Monday, April 27, 2020

Social Distancing, The Real Deal



50 years of Earth Day, 50 years of picking up trash.  I decided it was a good day to clean the ditches along Burns Road since the city's reservoir is directly downstream.  Much Styrofoam and a fair amount of battery acid won't be in our drinking water this summer.  Unlike the first Earth Day in 1970, John wasn't with me as he was on Bliss Street when our neighbor, Gary, took this photo.

On other days I've transferred quite a bit of garbage from streets in Collegetown to the porches and yards of student rentals; retrieved the contents of three recycling bins that tipped over at Hospicare in one of the many wind storms we've had this spring, and cleaned up a truckload of junk, including an empty piggy bank that symbolized so much, from a campsite in Six Mile Creek that was abandoned by a young, homeless woman last fall.  The piggy bank is the yellow object on top, I kept it, anyone short of tarps can go help themselves.

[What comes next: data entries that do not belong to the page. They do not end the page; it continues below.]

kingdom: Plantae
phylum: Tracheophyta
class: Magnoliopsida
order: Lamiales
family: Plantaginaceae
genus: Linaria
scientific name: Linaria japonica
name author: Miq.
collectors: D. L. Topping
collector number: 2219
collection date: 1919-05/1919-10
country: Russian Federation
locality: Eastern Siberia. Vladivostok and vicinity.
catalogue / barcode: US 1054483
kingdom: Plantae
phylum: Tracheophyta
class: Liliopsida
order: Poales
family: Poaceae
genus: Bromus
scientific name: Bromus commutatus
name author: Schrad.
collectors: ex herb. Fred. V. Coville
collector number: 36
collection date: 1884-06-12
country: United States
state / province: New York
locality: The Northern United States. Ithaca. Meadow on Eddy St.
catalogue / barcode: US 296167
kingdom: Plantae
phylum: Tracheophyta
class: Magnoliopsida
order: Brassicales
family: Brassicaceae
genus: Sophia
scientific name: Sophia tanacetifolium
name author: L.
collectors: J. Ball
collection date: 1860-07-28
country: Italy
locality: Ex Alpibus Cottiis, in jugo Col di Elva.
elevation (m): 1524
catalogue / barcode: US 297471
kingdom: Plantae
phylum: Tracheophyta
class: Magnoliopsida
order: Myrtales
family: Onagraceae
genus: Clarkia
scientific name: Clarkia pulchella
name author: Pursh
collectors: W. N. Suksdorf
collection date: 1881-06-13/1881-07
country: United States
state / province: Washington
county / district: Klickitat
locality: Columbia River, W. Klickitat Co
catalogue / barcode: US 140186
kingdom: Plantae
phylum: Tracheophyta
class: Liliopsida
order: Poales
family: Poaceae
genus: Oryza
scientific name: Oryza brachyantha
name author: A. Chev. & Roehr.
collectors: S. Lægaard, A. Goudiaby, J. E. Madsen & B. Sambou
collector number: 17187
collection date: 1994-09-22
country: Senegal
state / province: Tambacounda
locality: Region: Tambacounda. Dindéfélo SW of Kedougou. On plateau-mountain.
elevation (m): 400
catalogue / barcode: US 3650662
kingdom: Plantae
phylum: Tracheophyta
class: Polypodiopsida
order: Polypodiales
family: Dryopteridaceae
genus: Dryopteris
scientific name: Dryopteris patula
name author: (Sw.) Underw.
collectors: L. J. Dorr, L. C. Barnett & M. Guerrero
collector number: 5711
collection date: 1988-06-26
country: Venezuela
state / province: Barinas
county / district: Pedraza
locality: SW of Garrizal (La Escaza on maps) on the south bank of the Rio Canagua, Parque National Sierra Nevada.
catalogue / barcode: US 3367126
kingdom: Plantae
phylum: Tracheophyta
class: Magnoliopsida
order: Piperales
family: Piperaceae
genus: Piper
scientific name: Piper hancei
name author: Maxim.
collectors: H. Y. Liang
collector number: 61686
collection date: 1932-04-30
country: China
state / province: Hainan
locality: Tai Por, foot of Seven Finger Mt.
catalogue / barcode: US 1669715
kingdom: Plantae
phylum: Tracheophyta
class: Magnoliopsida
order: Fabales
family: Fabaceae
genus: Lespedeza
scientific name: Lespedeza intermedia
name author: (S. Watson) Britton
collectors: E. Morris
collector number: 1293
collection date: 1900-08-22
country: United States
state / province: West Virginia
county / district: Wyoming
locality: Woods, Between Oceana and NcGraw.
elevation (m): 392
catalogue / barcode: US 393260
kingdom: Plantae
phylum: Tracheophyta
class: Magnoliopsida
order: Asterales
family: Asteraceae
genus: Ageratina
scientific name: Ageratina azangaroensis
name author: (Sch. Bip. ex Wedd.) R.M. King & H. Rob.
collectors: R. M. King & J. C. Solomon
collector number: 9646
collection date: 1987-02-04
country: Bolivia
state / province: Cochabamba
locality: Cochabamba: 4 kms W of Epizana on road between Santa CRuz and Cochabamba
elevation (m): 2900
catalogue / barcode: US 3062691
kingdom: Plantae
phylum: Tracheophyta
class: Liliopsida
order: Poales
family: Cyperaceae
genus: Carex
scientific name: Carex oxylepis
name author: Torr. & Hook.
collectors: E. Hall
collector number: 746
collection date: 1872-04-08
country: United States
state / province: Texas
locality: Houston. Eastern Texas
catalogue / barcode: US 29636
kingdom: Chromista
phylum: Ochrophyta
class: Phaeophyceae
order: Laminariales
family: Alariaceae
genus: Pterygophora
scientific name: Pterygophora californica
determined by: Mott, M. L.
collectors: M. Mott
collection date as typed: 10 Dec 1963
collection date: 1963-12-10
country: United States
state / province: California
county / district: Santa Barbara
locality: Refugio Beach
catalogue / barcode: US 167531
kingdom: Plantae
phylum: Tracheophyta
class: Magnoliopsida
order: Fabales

This is my second time at this spot in the last six months.  When the water was low last fall I got all the trash thrown off the bridge and from the luxury apartment house on the corner of Hudson and Aurora.  Over the winter more than necessary got thrown down there again, and this spring a Lime Bike.  The company pulled up stakes and laid off their one employee in town and Bike Walk Tompkins didn't offer any indication that they would get the bike out before a flood took it and its battery downstream.  I was up for a challenge so using the rope I got at that very spot last fall, put a hook on the end and was able to haul up the bike.  An occupant of the house above came out and told me the landlord didn't want anyone on the property, it's questionable whether I was on it or not, but I told her to let him know he could clean it up next time to be assured I won't trespass. Interestingly, there was a suitcase full of clothes last fall too.






I don't mind being called a dirty do-gooder.